◆ **Текст упражнения**
В назначенное время я был в мастерской, захватив папку со своими рисунками и акварелями.
На стуле сидел мужчина в белой шелковой вышитой рубашке, с крупными чертами лица, волевым подбородком, его глаза смотрели через большие очки в роговой оправе.
В комнате было очень жарко, видимо, поэтому гость обмахивался светлой летней шляпой.
— Вот мой натурщик, Володя, будущий художник, а пока ученик художественной школы на Чудовке.
Петр Иванович протянул руку, и мы поздоровались. Айхан придвинул табурет ближе к Котову и сказал:
— Присядь, Володя. Покажи свои рисунки профессору.
— На Чудовке хорошая художественная школа, — сказал Котов, перекладывая мои рисунки и акварели. — Начинающему художнику полезно делать наброски карандашом с натуры — людей, животных, особенно в движении, добиваться, чтобы они были похожи. Полезно рисовать в зоопарке. Ты туда ходишь?
— Да, Петр Иванович, довольно часто. Мы ходим туда всем классом рисовать жирафа, обезьян, пеликанов, уток. Я уже пробовал рисовать не только карандашом, но и тушью, — рассказал я.
— Тушью рисовать сложнее, уже не сотрешь ластиком. Там нужно проводить линию точно. Одним словом, рисуй как можно больше.
Котов вынул из заднего кармана брюк небольшой альбомчик, потряс им в воздухе и сказал:
— Блокнот для набросков всегда при мне. Я даже во время войны не бросал рисовать, что очень пригодились мне теперь, когда стал работать над портретами маршалов, генералов — героев Великой Отечественной войны.
Я думал, что Петр Иванович откроет альбом и покажет свои рисунки. Я уже привстал с табурета и наклонил голову, чтобы лучше рассмотреть рисунки знаменитого художника, но, к моему сожалению, он, не открывая альбомчика, опять спрятал его в задний карман брюк.
— Ты еще акварелью работаешь? — спросил меня Котов.
— Пока да. В новом учебном году наш класс перейдет на живопись масляными красками. Мама мне уже купила этюдник, набор масляных красок, разбавитель и кисточки в художественном магазине на Кузнецком мосту, — отвечал я.

◆ **Изучаемые данные**

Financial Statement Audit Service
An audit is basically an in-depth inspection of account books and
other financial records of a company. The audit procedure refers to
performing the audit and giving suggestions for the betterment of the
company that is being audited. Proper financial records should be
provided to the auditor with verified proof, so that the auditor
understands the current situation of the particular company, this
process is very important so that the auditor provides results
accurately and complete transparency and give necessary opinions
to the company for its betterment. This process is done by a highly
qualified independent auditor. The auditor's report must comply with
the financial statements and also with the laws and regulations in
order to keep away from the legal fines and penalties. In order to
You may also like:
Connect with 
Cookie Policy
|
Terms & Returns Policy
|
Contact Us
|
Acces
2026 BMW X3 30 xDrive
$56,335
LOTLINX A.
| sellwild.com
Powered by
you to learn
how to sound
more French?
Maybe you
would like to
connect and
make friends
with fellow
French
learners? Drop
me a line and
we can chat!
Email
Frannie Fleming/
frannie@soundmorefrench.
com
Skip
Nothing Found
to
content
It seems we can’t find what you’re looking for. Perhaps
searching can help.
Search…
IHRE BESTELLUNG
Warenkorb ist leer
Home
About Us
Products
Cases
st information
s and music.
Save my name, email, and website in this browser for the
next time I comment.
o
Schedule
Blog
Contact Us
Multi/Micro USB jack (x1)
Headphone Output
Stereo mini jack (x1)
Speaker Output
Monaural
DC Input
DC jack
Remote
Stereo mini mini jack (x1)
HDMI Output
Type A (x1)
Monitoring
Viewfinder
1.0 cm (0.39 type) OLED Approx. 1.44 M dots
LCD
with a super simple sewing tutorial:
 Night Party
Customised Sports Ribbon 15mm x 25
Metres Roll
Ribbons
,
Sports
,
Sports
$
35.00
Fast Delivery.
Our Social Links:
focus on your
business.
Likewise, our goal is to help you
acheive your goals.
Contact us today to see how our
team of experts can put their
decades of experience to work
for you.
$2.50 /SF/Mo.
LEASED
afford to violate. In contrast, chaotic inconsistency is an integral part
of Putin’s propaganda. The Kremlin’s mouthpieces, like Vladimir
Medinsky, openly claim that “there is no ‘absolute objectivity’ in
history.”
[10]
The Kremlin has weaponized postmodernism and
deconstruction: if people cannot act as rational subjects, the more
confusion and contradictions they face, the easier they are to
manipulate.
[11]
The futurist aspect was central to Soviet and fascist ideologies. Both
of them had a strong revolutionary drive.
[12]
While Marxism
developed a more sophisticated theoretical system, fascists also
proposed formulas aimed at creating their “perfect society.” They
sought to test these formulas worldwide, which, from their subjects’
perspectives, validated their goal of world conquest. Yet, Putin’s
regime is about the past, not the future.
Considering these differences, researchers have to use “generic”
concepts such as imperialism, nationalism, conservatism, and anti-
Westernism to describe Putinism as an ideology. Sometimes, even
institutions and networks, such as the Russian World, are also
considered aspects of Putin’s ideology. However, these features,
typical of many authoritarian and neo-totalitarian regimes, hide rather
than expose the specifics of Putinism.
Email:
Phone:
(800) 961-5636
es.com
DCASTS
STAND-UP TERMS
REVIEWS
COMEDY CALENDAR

◆ **Задания к упражнению**
a – Ответьте по рассказу о встрече в мастерской:
(i) Чем обмахивался гость из-за жары в комнате?
(ii) Каких животных класс ходил рисовать в зоопарк?
(iii) Где мама купила этюдник и масляные краски?
b – Продолжите рассказ о встрече в мастерской, начав сразу после его последней фразы.

◆ **Ответы к упражнению**
a –
(i) Светлой летней шляпой.
(ii) Жирафа, обезьян, пеликанов, уток.
(iii) В художественном магазине на Кузнецком мосту.

b –
— Вот и замечательно. Сейчас ты помогаешь Айхану, а он тебе поможет освоить технику масляной живописи. Так ведь, Айхан?
— Конечно, Петр Иванович, мы с Володей друзья.
— Это и есть преемственность поколений. Когда я учился в Казани, моим наставником был Фешин, великий русский художник. Сейчас он живет в Америке. Я помогаю Айхану, а он поможет тебе.
Потом мы пили зеленый чай с сушеной дыней и кишмишем. Петр Иванович рассказывал, как он работал над портретами наших полководцев. Вспоминал свою поездку в Бухару в 1926 году, после чего на выставке «Жизнь и быт народов СССР» показал серию картин, посвященных Узбекистану.
— Там-то, в Бухаре я и попробовал впервые сушеную дыню и зеленый чай с кишмишем. Мы и теперь иногда с моей супругой Зинаидой Александровной, она тоже художник, и дочкой Ирой пьем чай с восточными сладостями.
После чая Петр Иванович достал из своего портфеля репродукции своих картин бухарской серии, и разложил их на столе.
— Вот, Айхан, обрати внимание на восточный колорит. Как видишь, картины полны света, наполнены яркими цветами, в основном теплым тоном, который передает атмосферу Средней Азии. Мой тебе совет: избегай серости, тем более что Махтумкули жил в XVIII веке, когда еще не было европейского влияния на культуру Востока. В работе над портретом я тебе советую взять за основу средневековую восточную миниатюру к произведениям великих поэтов Азии.
Портрет Махтумкули Айхана Хаджиева победил на всесоюзном конкурсе, и был признан каноническим. Он стал эталоном для всех будущих произведений, посвященных образу поэта, будь то в скульптуре, живописи, театре или в кино.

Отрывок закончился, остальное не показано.